• Over-estimation of q-values : Main problem of vanilla DQNs. Over-estimation is not a problem if it is uniformly distributed, as then, the relative action preferences will preserve, and doesn’t affect the policy much. Thrun and Schwartz (1993), who showed that if the action values contain random errors uniformly distributed in an interval [-e,e ] then each target is overestimated up to ‘gamma * e * (m-1)/(m+1)’ where m is the number of actions.
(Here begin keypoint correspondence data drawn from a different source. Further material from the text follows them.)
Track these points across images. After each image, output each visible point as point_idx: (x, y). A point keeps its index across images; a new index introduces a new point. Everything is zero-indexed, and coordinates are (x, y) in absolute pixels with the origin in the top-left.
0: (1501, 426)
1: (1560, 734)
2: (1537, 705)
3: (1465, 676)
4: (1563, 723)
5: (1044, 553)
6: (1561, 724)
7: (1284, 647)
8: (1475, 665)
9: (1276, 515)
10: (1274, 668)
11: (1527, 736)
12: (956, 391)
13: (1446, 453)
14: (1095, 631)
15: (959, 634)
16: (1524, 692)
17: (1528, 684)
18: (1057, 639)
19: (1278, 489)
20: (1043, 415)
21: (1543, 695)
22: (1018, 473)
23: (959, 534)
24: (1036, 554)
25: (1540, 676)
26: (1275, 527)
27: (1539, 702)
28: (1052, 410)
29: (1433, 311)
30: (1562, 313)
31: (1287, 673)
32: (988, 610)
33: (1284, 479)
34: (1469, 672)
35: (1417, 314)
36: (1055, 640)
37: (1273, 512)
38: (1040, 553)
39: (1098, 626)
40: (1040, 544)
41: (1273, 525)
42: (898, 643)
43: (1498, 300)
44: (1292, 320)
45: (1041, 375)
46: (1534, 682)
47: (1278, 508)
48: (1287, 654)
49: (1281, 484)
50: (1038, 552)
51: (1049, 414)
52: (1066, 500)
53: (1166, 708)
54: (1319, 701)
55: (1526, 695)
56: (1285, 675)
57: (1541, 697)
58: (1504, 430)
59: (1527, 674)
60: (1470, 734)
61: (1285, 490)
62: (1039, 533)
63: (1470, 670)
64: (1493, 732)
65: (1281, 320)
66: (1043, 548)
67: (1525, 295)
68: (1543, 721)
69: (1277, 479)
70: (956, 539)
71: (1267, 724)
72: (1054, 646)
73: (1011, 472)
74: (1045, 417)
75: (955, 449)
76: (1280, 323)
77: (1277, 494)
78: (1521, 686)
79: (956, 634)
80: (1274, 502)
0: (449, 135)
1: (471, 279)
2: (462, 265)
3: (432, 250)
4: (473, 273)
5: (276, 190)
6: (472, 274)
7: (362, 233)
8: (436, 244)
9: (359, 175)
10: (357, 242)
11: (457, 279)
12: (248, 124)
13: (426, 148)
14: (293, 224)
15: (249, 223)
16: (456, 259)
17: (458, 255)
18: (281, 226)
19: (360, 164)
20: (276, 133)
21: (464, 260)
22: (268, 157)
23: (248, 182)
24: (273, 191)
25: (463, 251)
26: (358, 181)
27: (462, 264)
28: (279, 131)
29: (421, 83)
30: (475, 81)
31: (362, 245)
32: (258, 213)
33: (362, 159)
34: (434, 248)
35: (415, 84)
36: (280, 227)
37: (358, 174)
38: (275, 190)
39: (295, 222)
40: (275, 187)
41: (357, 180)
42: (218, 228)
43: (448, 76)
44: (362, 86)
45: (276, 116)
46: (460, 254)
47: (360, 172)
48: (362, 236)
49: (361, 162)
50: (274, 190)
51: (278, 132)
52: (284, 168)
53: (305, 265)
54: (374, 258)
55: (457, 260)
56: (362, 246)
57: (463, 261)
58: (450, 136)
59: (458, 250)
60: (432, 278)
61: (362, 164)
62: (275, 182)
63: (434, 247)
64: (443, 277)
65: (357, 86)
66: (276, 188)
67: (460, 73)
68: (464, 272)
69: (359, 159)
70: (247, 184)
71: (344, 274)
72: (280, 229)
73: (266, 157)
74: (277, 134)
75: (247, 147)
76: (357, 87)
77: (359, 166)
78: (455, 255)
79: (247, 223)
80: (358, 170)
    • QUOTE : “Overoptimistic value estimates are not necessarily a problem in and of themselves. If all values would be uniformly higher then the relative action preferences are preserved and we would not expect the resulting policy to be any worse.Furthermore, it is known that sometimes it is good to be optimistic: optimism in the face of uncertainty is a well-known exploration technique* *(Kaelbling et al., 1996). If, however,the over-estimations are not uniform and not concentrated at states about which we wish to learn more, then they might negatively affect the quality of the resulting policy. Thrunand Schwartz (1993) give specific examples in which this leads to suboptimal policies, even asymptotically.”
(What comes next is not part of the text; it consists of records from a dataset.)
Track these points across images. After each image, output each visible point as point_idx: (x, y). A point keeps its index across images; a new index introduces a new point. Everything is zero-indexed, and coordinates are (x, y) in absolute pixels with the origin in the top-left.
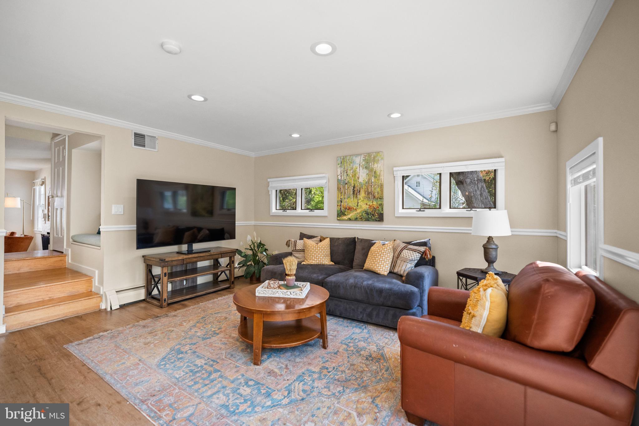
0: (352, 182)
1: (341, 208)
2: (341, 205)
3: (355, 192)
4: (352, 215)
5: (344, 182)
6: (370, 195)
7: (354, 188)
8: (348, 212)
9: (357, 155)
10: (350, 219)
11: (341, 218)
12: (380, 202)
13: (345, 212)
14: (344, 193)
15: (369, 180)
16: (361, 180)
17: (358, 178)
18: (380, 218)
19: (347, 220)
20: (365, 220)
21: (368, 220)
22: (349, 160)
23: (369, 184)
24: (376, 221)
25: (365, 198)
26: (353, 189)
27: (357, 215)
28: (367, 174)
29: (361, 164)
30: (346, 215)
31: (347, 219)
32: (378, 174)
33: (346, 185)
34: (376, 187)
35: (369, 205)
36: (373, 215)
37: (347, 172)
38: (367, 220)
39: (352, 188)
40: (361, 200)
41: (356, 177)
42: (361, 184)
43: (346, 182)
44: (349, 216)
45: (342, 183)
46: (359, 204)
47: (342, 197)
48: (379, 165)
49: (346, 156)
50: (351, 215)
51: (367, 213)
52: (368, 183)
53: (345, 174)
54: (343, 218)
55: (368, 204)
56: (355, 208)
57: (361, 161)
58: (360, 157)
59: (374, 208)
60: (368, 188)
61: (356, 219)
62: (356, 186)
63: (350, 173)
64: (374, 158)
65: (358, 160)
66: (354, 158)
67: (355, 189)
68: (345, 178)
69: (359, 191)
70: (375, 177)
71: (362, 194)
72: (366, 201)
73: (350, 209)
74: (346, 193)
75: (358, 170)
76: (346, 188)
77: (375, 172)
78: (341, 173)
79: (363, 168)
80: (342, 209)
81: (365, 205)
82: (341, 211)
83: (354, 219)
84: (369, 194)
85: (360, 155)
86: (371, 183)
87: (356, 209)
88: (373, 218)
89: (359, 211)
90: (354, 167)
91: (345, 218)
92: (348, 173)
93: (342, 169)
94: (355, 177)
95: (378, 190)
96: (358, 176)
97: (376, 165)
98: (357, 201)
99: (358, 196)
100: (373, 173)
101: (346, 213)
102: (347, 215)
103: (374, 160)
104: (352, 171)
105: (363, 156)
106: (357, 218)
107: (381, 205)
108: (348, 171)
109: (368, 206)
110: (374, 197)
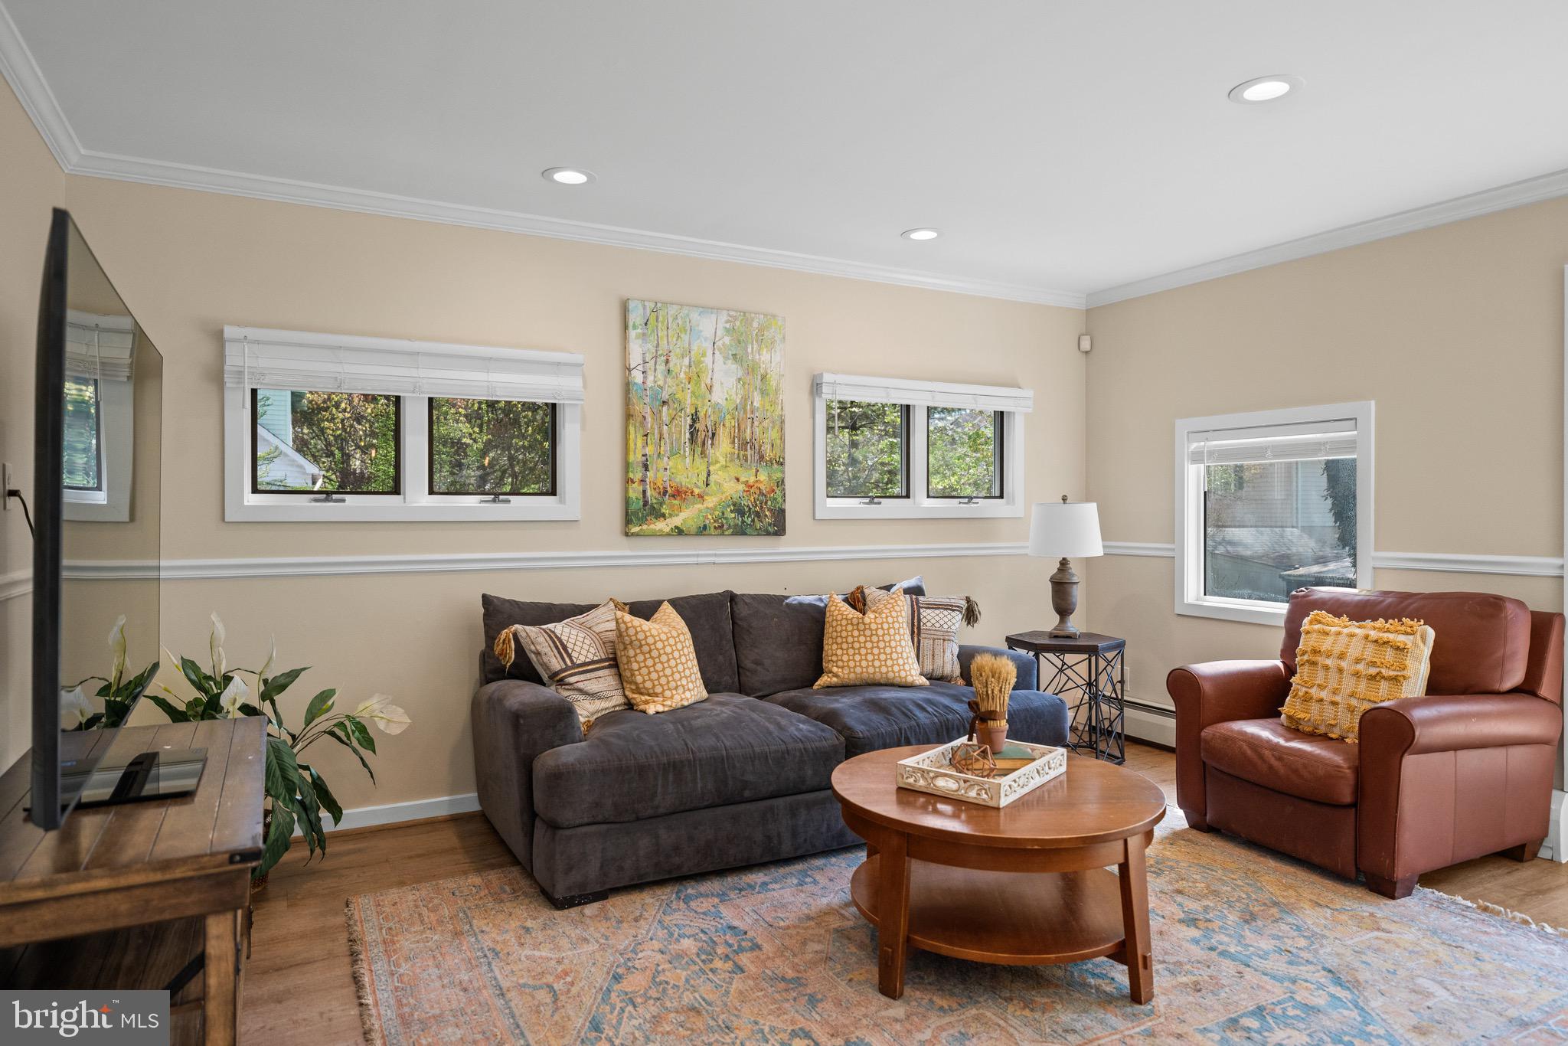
0: (689, 401)
1: (644, 492)
2: (643, 481)
3: (699, 436)
4: (686, 516)
5: (655, 397)
6: (747, 448)
7: (694, 421)
8: (672, 506)
9: (706, 309)
10: (679, 532)
11: (645, 527)
12: (779, 475)
13: (661, 504)
14: (657, 436)
15: (745, 399)
16: (718, 396)
17: (710, 389)
18: (778, 527)
19: (668, 535)
20: (733, 534)
21: (744, 534)
22: (676, 318)
23: (745, 412)
24: (768, 534)
25: (732, 460)
26: (691, 426)
27: (706, 517)
28: (739, 380)
29: (719, 344)
30: (663, 516)
31: (667, 530)
32: (773, 384)
33: (665, 408)
34: (766, 423)
35: (746, 483)
36: (757, 514)
37: (667, 362)
38: (740, 531)
39: (689, 421)
40: (718, 465)
41: (703, 385)
42: (720, 411)
43: (665, 396)
44: (677, 521)
45: (648, 400)
46: (712, 478)
47: (650, 450)
48: (777, 357)
49: (665, 303)
50: (683, 515)
51: (739, 510)
52: (743, 407)
53: (661, 367)
54: (652, 526)
55: (742, 479)
56: (697, 491)
57: (719, 333)
58: (714, 317)
59: (761, 493)
60: (743, 427)
61: (702, 531)
62: (701, 415)
63: (680, 365)
64: (761, 330)
65: (708, 326)
66: (695, 316)
67: (697, 425)
68: (661, 383)
69: (714, 434)
70: (763, 393)
71: (723, 447)
72: (735, 470)
73: (678, 493)
74: (666, 436)
75: (708, 359)
76: (665, 418)
77: (764, 378)
78: (645, 362)
79: (726, 358)
80: (649, 493)
81: (733, 483)
82: (646, 503)
83: (694, 530)
84: (744, 445)
85: (717, 309)
86: (752, 412)
87: (701, 496)
88: (758, 525)
89: (711, 501)
90: (694, 347)
91: (661, 525)
92: (671, 365)
93: (651, 347)
94: (698, 383)
95: (773, 434)
96: (708, 381)
97: (765, 356)
98: (703, 468)
99: (710, 451)
100: (755, 377)
101: (665, 510)
102: (671, 516)
103: (760, 339)
104: (686, 361)
105: (724, 317)
106: (705, 527)
107: (781, 483)
108: (673, 360)
109: (741, 487)
110: (762, 458)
    • Idea : To decouple or separate the evaluation from learning/updation of ‘w’ weights. In Double Q-learning, the idea was to use two different value functions for evaluation and learning. Here, as we have the fixed-weight OR fixed-target concept, we can use the target network weights for the evaluation part and training network weights for the usual learning part.
    • Experiment : Done on ATARI 2600 games in the Arcade Learning Environment. The Double DQN was trained and tested in the conditiones identical to Minh et. al(2015). Graphs based on value estimates wrt. training steps (in millions) showed that DQN is generally over-optimistic in its learning than Double DQN. However, this over-optimism affects the performance or score of the model, where we can notice that score starts to drop gradually at the same time when DQN’s over-estimation rises to higher levels, based on the graphs of value-estimates v/s training steps (in Log scale) and sore v/s training steps. The usual instability problems of off-policy learning can’t be argued here, as the Double DQN model’s learning is stable, which infers that cause of the problem is over-optimism.
    • For scoring, normalised scores were used basd on the ratio of difference of scores of agent & random_agent and scores of human & random_agent.
    • For robustness of human starting points, DQN as given Nair et al.(2015 -massive parallel methods for RL) was used.